Figure 3-1 Connection Failover
In other words, yes, both Apache servers will be able to forward an incoming request to the "right" WebLogic instance as the session ID contains all the required information for that. Note that there is no real need to confirm this with testing but it would very easy though.
UPDATE: Answering the following comment from the OP
I think this document stands good for only one apache server. In my case I have two and the load balancer forwards the requests to both the servers in a 50:50 manner. I did test this and the weblogic plugin is not maintaining the stickiness.
I understood you are using two apache fontend and I'm not sure this document applies to configuration with one apache server only. As explained, the session ID contains a reference of the primary server (and the secondary server as well) so both apache should be able to deal with it. At least, this is my understanding. Actually, I've worked with a similar configuration in the past but can't remember if things were working as I think they should or if the load balancer was configured to handle stickiness too (i.e. forward to a given Apache server). I have a little doubt now...
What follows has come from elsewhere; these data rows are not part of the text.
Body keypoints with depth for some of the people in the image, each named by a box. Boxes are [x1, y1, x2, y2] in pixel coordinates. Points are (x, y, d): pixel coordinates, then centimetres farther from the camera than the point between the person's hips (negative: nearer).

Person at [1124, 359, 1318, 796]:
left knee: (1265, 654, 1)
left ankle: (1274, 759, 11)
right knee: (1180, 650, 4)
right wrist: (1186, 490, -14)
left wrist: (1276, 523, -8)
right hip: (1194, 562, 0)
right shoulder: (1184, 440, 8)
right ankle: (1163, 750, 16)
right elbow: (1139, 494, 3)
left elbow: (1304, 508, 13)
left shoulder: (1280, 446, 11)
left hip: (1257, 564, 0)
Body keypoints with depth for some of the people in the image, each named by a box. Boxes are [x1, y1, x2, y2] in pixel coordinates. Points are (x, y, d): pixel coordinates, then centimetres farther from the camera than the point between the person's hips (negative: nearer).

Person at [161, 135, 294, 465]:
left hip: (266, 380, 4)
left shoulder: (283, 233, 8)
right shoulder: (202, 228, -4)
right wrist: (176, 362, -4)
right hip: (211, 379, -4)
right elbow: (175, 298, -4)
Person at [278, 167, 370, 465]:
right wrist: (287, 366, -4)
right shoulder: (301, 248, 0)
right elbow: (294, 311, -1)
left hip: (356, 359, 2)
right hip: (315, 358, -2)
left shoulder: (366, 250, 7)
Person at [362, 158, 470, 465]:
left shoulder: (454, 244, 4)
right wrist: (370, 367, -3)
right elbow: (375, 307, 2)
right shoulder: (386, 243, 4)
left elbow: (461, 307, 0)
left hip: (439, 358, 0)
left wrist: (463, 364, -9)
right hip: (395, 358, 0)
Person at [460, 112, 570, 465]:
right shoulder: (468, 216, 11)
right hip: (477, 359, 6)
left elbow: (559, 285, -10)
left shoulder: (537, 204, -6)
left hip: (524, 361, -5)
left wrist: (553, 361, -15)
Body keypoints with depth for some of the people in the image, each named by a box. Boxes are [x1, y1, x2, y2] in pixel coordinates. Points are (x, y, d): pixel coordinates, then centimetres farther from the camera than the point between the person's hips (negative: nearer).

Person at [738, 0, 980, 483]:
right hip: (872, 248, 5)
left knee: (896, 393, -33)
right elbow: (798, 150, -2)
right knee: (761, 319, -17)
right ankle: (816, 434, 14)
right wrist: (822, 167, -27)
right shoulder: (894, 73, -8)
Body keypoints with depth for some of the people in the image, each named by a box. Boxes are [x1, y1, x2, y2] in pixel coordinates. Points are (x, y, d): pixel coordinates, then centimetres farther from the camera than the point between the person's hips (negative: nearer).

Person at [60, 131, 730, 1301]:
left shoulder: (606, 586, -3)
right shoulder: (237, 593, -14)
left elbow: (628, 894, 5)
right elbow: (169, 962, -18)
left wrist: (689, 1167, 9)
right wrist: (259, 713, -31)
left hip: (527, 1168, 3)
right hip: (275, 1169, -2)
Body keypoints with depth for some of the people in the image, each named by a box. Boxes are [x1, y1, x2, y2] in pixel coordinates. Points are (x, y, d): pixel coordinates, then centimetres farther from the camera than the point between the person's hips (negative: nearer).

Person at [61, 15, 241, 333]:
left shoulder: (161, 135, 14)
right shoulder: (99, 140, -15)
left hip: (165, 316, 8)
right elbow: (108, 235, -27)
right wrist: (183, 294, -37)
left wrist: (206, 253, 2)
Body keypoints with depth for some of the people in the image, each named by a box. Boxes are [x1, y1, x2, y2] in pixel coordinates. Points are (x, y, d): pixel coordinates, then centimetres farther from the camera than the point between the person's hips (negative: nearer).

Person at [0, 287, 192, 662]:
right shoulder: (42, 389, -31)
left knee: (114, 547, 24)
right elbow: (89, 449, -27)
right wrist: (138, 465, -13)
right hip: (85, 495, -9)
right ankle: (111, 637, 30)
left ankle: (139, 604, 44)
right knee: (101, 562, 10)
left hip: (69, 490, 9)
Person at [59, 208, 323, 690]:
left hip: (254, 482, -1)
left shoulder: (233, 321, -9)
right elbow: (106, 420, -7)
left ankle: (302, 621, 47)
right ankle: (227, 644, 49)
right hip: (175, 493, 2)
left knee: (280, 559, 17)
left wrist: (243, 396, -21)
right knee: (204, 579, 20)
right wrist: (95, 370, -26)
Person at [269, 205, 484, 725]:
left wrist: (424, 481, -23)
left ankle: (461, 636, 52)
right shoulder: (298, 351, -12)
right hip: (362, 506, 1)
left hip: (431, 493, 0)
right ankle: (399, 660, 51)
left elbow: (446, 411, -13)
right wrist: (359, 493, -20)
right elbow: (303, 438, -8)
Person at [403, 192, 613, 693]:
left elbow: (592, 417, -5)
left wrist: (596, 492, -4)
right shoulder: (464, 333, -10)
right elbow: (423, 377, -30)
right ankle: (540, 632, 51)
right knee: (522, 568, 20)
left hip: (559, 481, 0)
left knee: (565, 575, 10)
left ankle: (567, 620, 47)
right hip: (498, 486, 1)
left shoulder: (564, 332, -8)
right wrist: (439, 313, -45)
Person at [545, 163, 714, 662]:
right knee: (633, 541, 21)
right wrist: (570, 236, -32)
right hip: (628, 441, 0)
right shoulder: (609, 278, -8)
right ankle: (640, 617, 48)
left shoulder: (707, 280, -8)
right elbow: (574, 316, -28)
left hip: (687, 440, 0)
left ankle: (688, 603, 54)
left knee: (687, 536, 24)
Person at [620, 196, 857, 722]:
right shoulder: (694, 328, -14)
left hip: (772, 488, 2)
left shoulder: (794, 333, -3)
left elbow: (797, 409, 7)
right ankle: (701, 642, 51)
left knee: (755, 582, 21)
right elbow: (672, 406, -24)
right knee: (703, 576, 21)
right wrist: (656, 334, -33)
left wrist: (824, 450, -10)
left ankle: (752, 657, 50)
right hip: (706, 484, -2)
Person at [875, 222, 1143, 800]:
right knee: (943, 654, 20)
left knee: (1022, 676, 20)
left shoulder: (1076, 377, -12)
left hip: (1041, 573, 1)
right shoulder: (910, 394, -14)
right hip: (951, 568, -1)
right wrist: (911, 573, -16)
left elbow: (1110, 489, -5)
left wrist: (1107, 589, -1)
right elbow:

Could post your plugin configuration (of both apache server if they differ)? Could you also confirm that things are working as expected when only one apache server is up (and test this with both apache if their configuration differ, which shouldn't be the case though)?
When you have 2 Apache instances with a TCP load balancer in front, the stateflow diagram is not applicable anymore, because the Apache instances do not share their states.
I guess that the WebLogic plug-in maintains a state with a directional mapping [IPAddress+Port -> JVMID]. If it receives a cookie with a JVMID it does not know yet (for instance, it has never sent a request to this server yet), it has no way to know which IPAdress+Port it refers to, so it will not be able to reuse these JVMID and it will reassign new primary/secondary ones, which will be identical for 2 instances (maybe swapped), and which might be different if there are strictly more than 2 instances.
I did not confirm it by running specific tests, but on paper it seems not to work in all cases.
The answer is yes. We've got a write up of this on our blog http://blog.c2b2.co.uk/2012/10/basic-clustering-with-weblogic-12c-and.html which provides step by step instructions on setting up web session failover in a cluster.
Essentially the jsessionid cookie encodes the primary and secondary weblogic servers. Mod-wl parses the cookie and routes the request to the primary server. In your case Managed Server 1. If it is down it will automatically route the request to the backup server Managed Server 2.
The diagram above holds true for 2 Apache servers connected to the same WL cluster. The cookie session info contains details on what WLS to connect to and the plugin will respect that. If the primary (the server it originally connected to) WL server ins't available, then the request would be sent to the secondary server (designated such at the time of the first request based on the rules defined in selecting a "Preferred Replication Group"). This secondary server maintains the same session state as the primary WLS server and should be able to handle the request.
If session replication isn't setup (I think this is OFF by default), then there would be no session copied to another server and if the original/primary WL server goes down, you lose the session.
The answer is NO. As you have 2 Apache webserver, you need to implement stickiness at both hardware and software loadbalancer level in order to achieve your requirement.
Means you already have sticky session implemented in Weblogic plug-in for Apache level, but you also need Source IP based stickiness at the hardware loadbalancer level. This will allow your hardware loadbalancer to send the subsequent request from same user to same apace web server.